SI Load Store Optimizer: When merging with offset, use V_ADD_{I|U}32_e64
ClosedPublic

Authored by msearles on Jan 16 2018, 12:16 PM.

Details

Summary
  • Change inserted add ( V_ADD_{I|U}32_e32 ) to _e64 version ( V_ADD_{I|U}32_e64 ) so that the add uses a vreg for the carry; this prevents inserted v_add from killing VCC; the _e64 version doesn't accept a literal in its encoding, so we need to introduce a mov instr as well to get the imm into a register to be used in add instr.
  • Change pass name to "SI Load Store Optimizer"; this removes the '/', which complicates scripts.

Diff Detail

Event Timeline

msearles created this revision.Jan 16 2018, 12:16 PM
rampitec added inline comments.Jan 16 2018, 1:01 PM
lib/Target/AMDGPU/SILoadStoreOptimizer.cpp
501

Use COPY, not MOV.

506–507

If this is a no carry version, carry should not be added.
In general do not create instruction manually, use SIInstrInfo::getAddNoCarry().
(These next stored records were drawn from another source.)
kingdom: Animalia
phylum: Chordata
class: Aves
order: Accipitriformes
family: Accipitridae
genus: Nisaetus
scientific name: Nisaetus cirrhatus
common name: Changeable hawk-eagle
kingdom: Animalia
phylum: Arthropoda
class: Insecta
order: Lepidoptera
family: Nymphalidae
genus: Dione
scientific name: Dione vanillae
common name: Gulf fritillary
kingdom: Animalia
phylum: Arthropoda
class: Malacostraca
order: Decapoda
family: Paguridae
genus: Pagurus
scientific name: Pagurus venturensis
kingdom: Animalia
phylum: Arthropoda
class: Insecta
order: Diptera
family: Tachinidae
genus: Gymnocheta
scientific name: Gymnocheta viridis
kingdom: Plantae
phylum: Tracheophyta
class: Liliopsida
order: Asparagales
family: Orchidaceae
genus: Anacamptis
test/CodeGen/AMDGPU/merge-load-store-vreg.mir
2

Need test for both add with without carry.

msearles planned changes to this revision.Jan 16 2018, 2:16 PM

test/CodeGen/AMDGPU/ds-combine-large-stride.ll is failing with this patch; likely a test update; no review needed until I resolve this.

msearles updated this revision to Diff 130948.Jan 22 2018, 12:32 PM
  • Use scalar mov, not vector mov
  • Add test to merge-load-store-vreg.mir for nocarryadd opcodes
  • Update ds-combine-large-stride.ll . Note that the immediate is not folded if not using nocarryadd opcodes; this is a limitation in foldImmediates() and will be addressed in a follow-on patch
msearles marked 3 inline comments as done.Jan 22 2018, 12:33 PM
msearles added inline comments.
lib/Target/AMDGPU/SILoadStoreOptimizer.cpp
501

COPY doesn't allow an immediate; changed it to a scalar mov

This revision is now accepted and ready to land.Jan 22 2018, 12:40 PM
This revision was automatically updated to reflect the committed changes.
msearles marked an inline comment as done.